* _WORK TASK_
Return every line of text in the records below exactly as it appears. Leave out the pictures.

↓

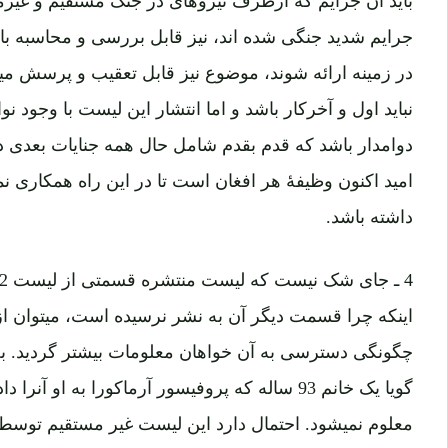
باید آن جرایم که ازطرف نیروهای در جنگ مستقیم و غی
جرایم شدید جنگی شده اند، نیز قابل بررسی و محاسبه باشن
در زمینه ارائه شوند، موضوع نیز قابل تعقیب و پرسش 
نباید اول و آخرکار باشد و اما انتشار این لیست با وجود 
دوامدار باشد که قدم بقدم شامل حال همه جنایات بعدی د
امید اکنون وظیفۀ هر افغان است تا در این راه همکاری نم
داشته باشد.
اینکه چرا قسمت دیگر آن به نشر نرسیده است، میتوان از 
چگونگی دسترسی به آن خواهان معلومات بیشتر گردید. به
گویا یک خانم 93 ساله که پروفیسور آرماکورا به او 
معلوم نمیشود. احتمال دارد این لیست غیر مستقیم توسط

↑

* _THE COMPLETED TASK_
باید آن جرایم که ازطرف نیروهای در جنگ مستقیم و غی
جرایم شدید جنگی شده اند، نیز قابل بررسی و محاسبه باشن
در زمینه ارائه شوند، موضوع نیز قابل تعقیب و پرسش 
نباید اول و آخرکار باشد و اما انتشار این لیست با وجود 
دوامدار باشد که قدم بقدم شامل حال همه جنایات بعدی د
امید اکنون وظیفۀ هر افغان است تا در این راه همکاری نم
داشته باشد.
اینکه چرا قسمت دیگر آن به نشر نرسیده است، میتوان از 
چگونگی دسترسی به آن خواهان معلومات بیشتر گردید. به
گویا یک خانم 93 ساله که پروفیسور آرماکورا به او 
معلوم نمیشود. احتمال دارد این لیست غیر مستقیم توسط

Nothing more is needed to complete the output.